Sejak abad ke-19, eutanasia telah memicu timbulnya perdebatan dan pergerakan di wilayah Amerika Utara dan di Eropa Pada tahun 1828 undang-undang anti eutanasia mulai diberlakukan di negara bagian New York, yang pada beberapa tahun kemudian diberlakukan pula oleh beberapa negara bagian. Setelah masa Perang Saudara, beberapa advokat dan beberapa dokter mendukung dilakukannya eutanasia secara sukarela.

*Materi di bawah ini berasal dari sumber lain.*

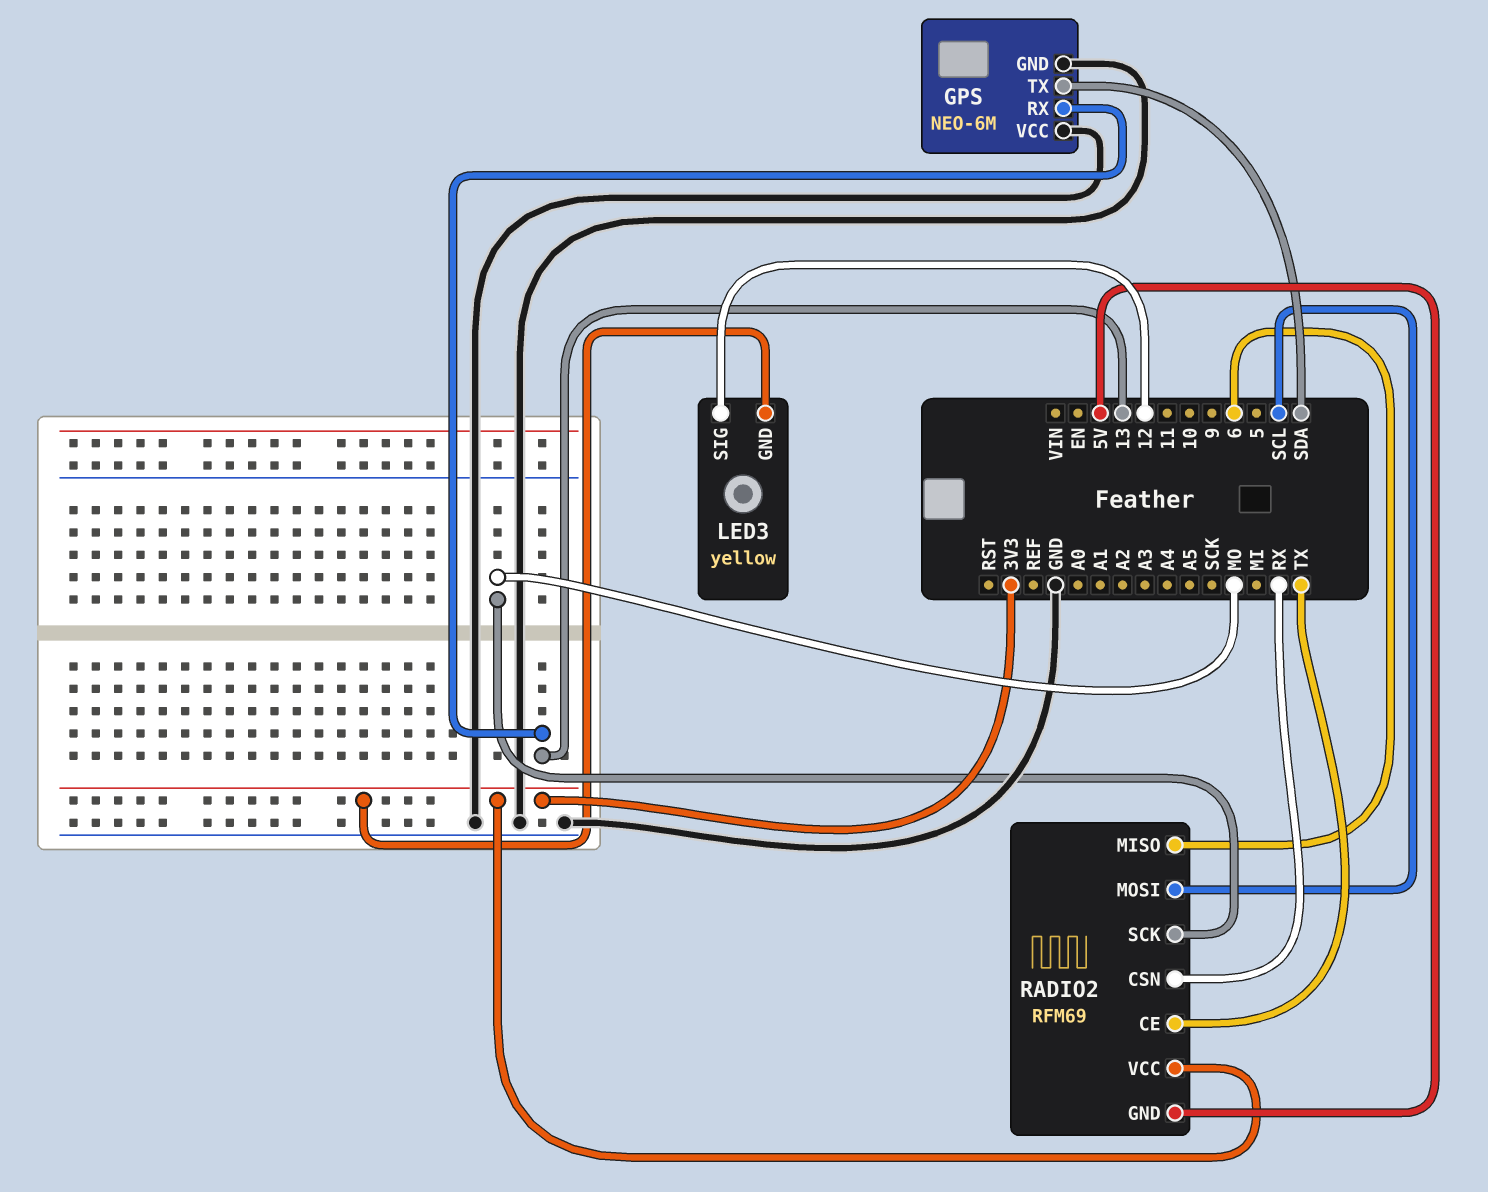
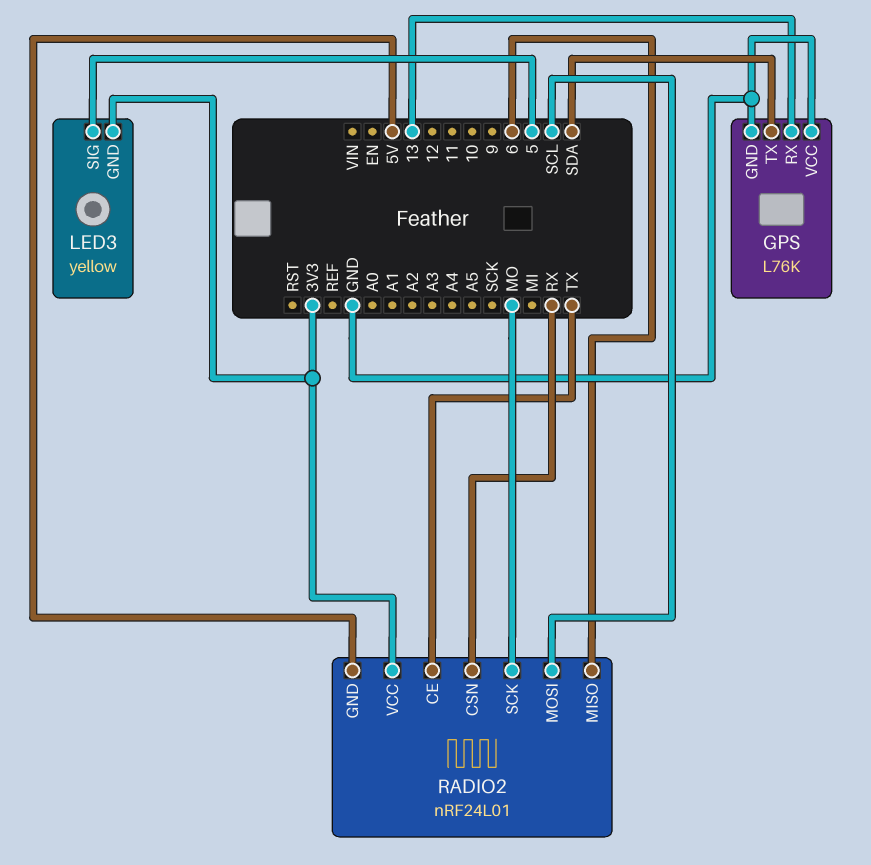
GPS: NEO-6M -> L76K
LED3 pin SIG: 12 -> 5
RADIO2: RFM69 -> nRF24L01

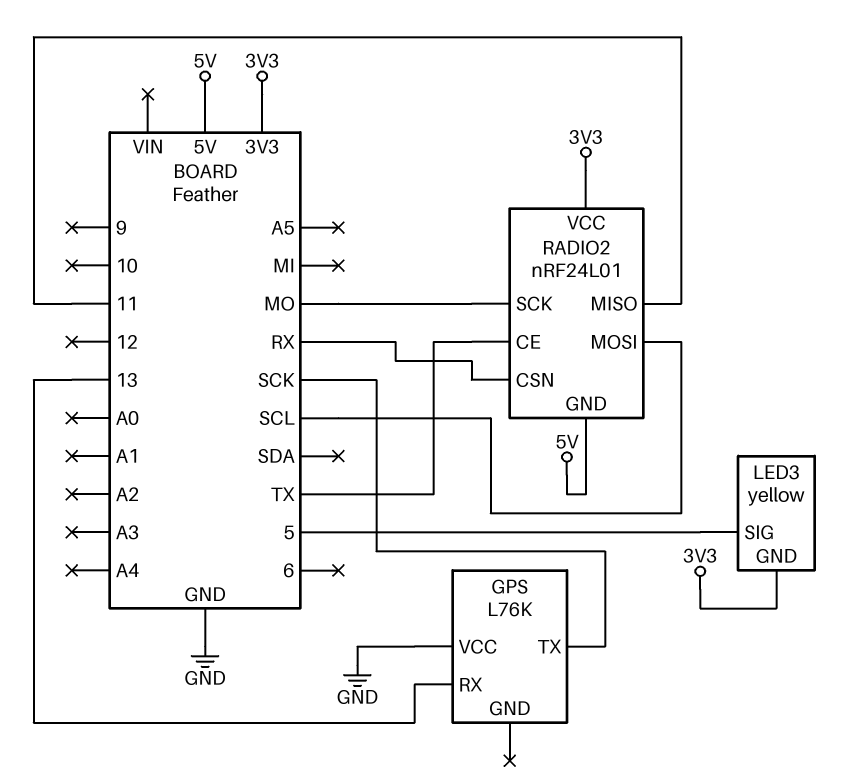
GPS pin GND: GND -> none
GPS pin TX: SDA -> SCK
RADIO2 pin MISO: 6 -> 11

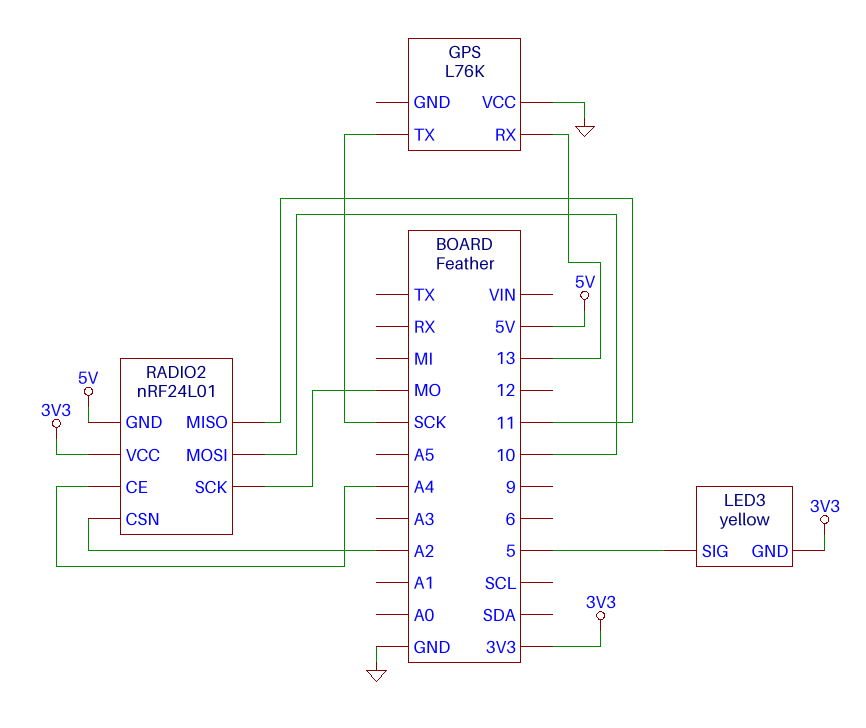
RADIO2 pin CE: TX -> A4
RADIO2 pin CSN: RX -> A2
RADIO2 pin MOSI: SCL -> 10

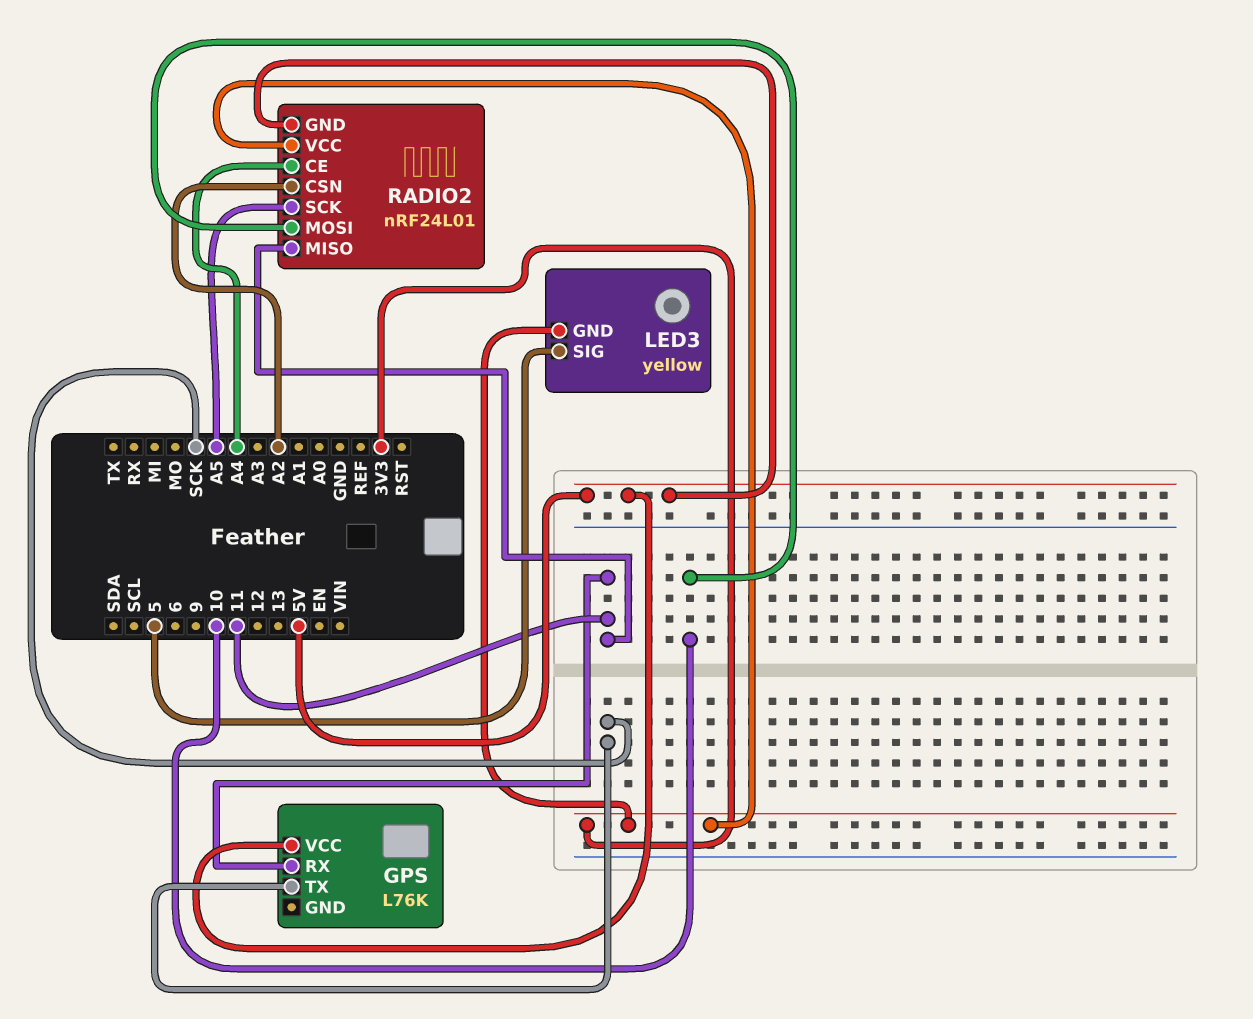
GPS pin RX: 13 -> 11
GPS pin VCC: GND -> 5V
RADIO2 pin SCK: MO -> A5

Kelompok-kelompok pendukung eutanasia mulanya terbentuk di Inggris pada tahun 1935 dan di Amerika pada tahun 1938 yang memberikan dukungannya pada pelaksanaan eutanasia agresif, walaupun demikian perjuangan untuk melegalkan eutanasia tidak berhasil digolkan diAmerika maupun Inggris. Pada tahun 1937, eutanasia atas anjuran dokter dilegalkan di Swiss sepanjang pasien yang bersangkutan tidak memperoleh keuntungan daripadanya.
Pada era yang sama, pengadilan Amerika menolak beberapa permohonan dari pasien yang sakit parah dan beberapa orang tua yang memiliki anak cacat yang mengajukan permohonan eutanasia kepada dokter sebagai bentuk "pembunuhan berdasarkan belas kasihan". Pada tahun 1939, pasukan Nazi Jerman melakukan suatu tindakan kontroversial dalam suatu "program" eutanasia terhadap anak-anak di bawah umur 3 tahun yang menderita keterbelakangan mental, cacat tubuh, ataupun gangguan lainnya yang menjadikan hidup mereka tak berguna. Program ini dikenal dengan nama Aksi T4 ("Action T4") yang kelak diberlakukan juga terhadap anak-anak usia di atas 3 tahun dan para jompo / lansia.

b.         Eutanasia pada masa setelah perang dunia


Setelah dunia menyaksikan kekejaman Nazi dalam melakukan kejahatan eutanasia, pada era tahun 1940 dan 1950 maka berkuranglah dukungan terhadap eutanasia, terlebih-lebih lagi terhadap tindakan eutanasia yang dilakukan secara tidak sukarela ataupun karena disebabkan oleh cacat genetika.